Have you ever heard the idea that if you ask a woman who she is, she’ll tell you who she serves?

Think about it. When women introduce themselves, you often learn who they’re connected to before you learn anything else—whether they have a partner, children, or a family depending on them. And not long after, you’ll hear about the spaces they pour into. The community organizations, the schools, the churches, the people who receive whatever time and energy is left over.

I say that to say: one of the most beautiful things about women is that they are always in motion, always building, tending, and doing. Sometimes for others. Sometimes for themselves, but even that is often in service of being able to give more later. They say you can tell who a woman is by who she shows up for.

Who does she take care of?

Who benefits from her energy, her presence, her expertise?

Who does she check on, advocate for, stand beside consistently, without being asked.

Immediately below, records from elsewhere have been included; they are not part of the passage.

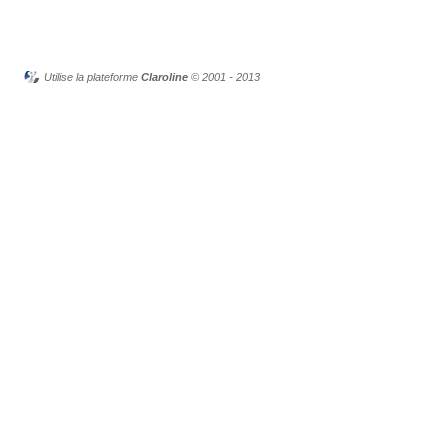
Utilise la plateforme
Claroline
© 2001 - 2013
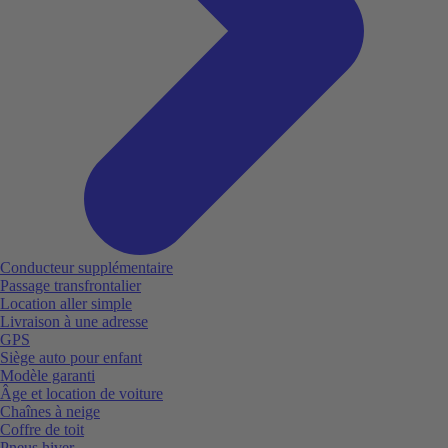
Conducteur supplémentaire
Passage transfrontalier
Location aller simple
Livraison à une adresse
GPS
Siège auto pour enfant
Modèle garanti
Âge et location de voiture
Chaînes à neige
Coffre de toit
Pneus hiver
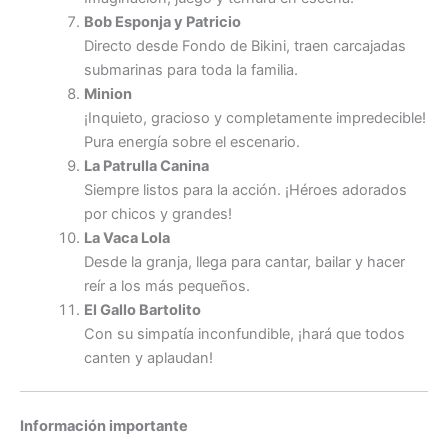
Bob Esponja y Patricio
Directo desde Fondo de Bikini, traen carcajadas
submarinas para toda la familia.
Minion
¡Inquieto, gracioso y completamente impredecible!
Pura energía sobre el escenario.
La Patrulla Canina
Siempre listos para la acción. ¡Héroes adorados
por chicos y grandes!
La Vaca Lola
Desde la granja, llega para cantar, bailar y hacer
reír a los más pequeños.
El Gallo Bartolito
Con su simpatía inconfundible, ¡hará que todos
canten y aplaudan!
Información importante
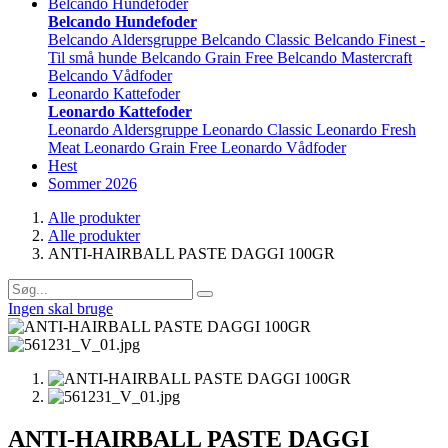
Belcando Hundefoder
Belcando Hundefoder
Belcando Aldersgruppe
Belcando Classic
Belcando Finest -
Til små hunde
Belcando Grain Free
Belcando Mastercraft
Belcando Vådfoder
Leonardo Kattefoder
Leonardo Kattefoder
Leonardo Aldersgruppe
Leonardo Classic
Leonardo Fresh
Meat
Leonardo Grain Free
Leonardo Vådfoder
Hest
Sommer 2026
Alle produkter
Alle produkter
ANTI-HAIRBALL PASTE DAGGI 100GR
Ingen skal bruge
ANTI-HAIRBALL PASTE DAGGI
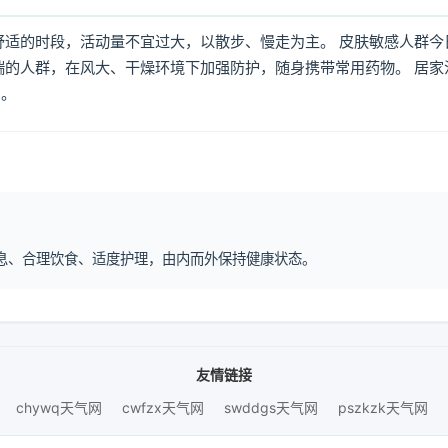
舒适的时段，活动量不宜过大，以散步、慢走为主。 皮肤敏感人群今
喘的人群，在风大、干燥环境下加强防护，随身携带常用药物。 居家
倒。
律作息、合理饮食、适度护理，由内而外保持健康状态。
友情链接
chywq天气网
cwfzx天气网
swddgs天气网
pszkzk天气网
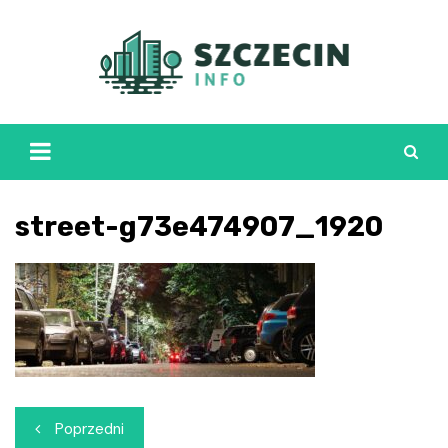
Skip
to
content
street-g73e474907_1920
Nawigacja
Poprzedni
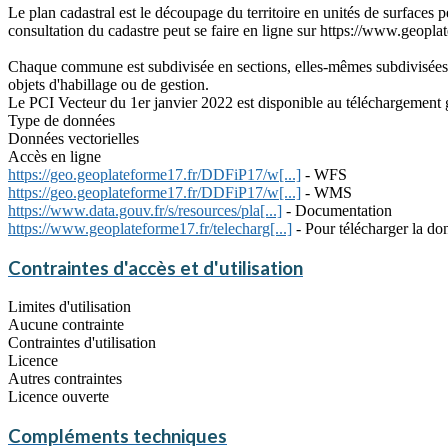
Le plan cadastral est le découpage du territoire en unités de surfaces p
consultation du cadastre peut se faire en ligne sur https://www.geoplat
Chaque commune est subdivisée en sections, elles-mêmes subdivisées e
objets d'habillage ou de gestion.
Le PCI Vecteur du 1er janvier 2022 est disponible au téléchargement g
Type de données
Données vectorielles
Accès en ligne
https://geo.geoplateforme17.fr/DDFiP17/w[...]
- WFS
https://geo.geoplateforme17.fr/DDFiP17/w[...]
- WMS
https://www.data.gouv.fr/s/resources/pla[...]
- Documentation
https://www.geoplateforme17.fr/telecharg[...]
- Pour télécharger la don
Contraintes d'accès et d'utilisation
Limites d'utilisation
Aucune contrainte
Contraintes d'utilisation
Licence
Autres contraintes
Licence ouverte
Compléments techniques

As we reflect on Women’s History Month, what if we moved beyond the “firsts” and the famous names?  What if we told a different kind of history? A legacy that begins in kitchens and carpools, lives in group chats and waiting rooms?  A history of traditions born on calendars full of events, and in grocery stores with carts full of ingredients waiting to be turned into magic?   Influence born over the washing machine and neatly folded clothes, or the impact that comes out of late-night prayers and early-morning preparations?

What if we honored not just the women who broke barriers, but the women who broke their backs holding everything together for everyone? What would happen if we sat with these contributions, giving them far greater consideration and thought than ever before?  What if we counted them as praiseworthy and substantial contributions from women in our past, present, and future during Women’s history month?

Women’s History Month is not just about who was first, it’s about who kept, and who keeps, showing up. The grandmothers who held families together through migration, segregation, and economic instability, and still managed to make everything from scratch, from clothes to cornbread. The mothers who made a dollar out of fifteen cents, who quietly and faithfully made a way out of no way, for their families and communities. The women today, still doing that same work, now with walmart delivery, doordash, and shared family calendars.

The world runs on the invisible labor women give so freely, serving as everything to everyone, everywhere. Carrying the weight of a household, a family, a community, and sometimes an entire workplace on their shoulders. Before the day even starts, women make sure the kids are fed, hair is parted straight and braided tight, edges are laid, and faces are shining with cocoa butter like armor against the world. Advocating in classrooms, in doctor’s offices, in school board meetings, and at kitchen tables, women make sure our children are seen, protected, and pushed toward their potential. How is it that women show up even when it’s inconvenient, when it’s exhausting, and when no one else does?

And then they go to work.

A woman can positively impact how a child sees themselves, how a family survives, how a business thrives, and how a community stays connected – all before serving dinner at 6:30 pm. Women are logistics, tenderness, discipline, and joy all at once. As we name large scale movements and “firsts” that women have carried throughout history, we must also name all of the unseen, quiet, continuous efforts that have consistently kept our families and communities together –- because that, too, is history. So much of what sustains us, lovingly executed by the hands and intention of women, has never been written down or aptly appreciated.

If Women’s History Month teaches us anything, it’s not just what women have done. It’s how much they’ve held down—and how the “small stuff” they do, is in all actuality the very, very big stuff. As we celebrate the monumental movements and historic firsts women have achieved, we must also honor work that has kept everything in motion –the work of women that rarely makes the headlines, but has carried families, nurtured communities, and sustained life itself.

Look at us! We’re making history y’all!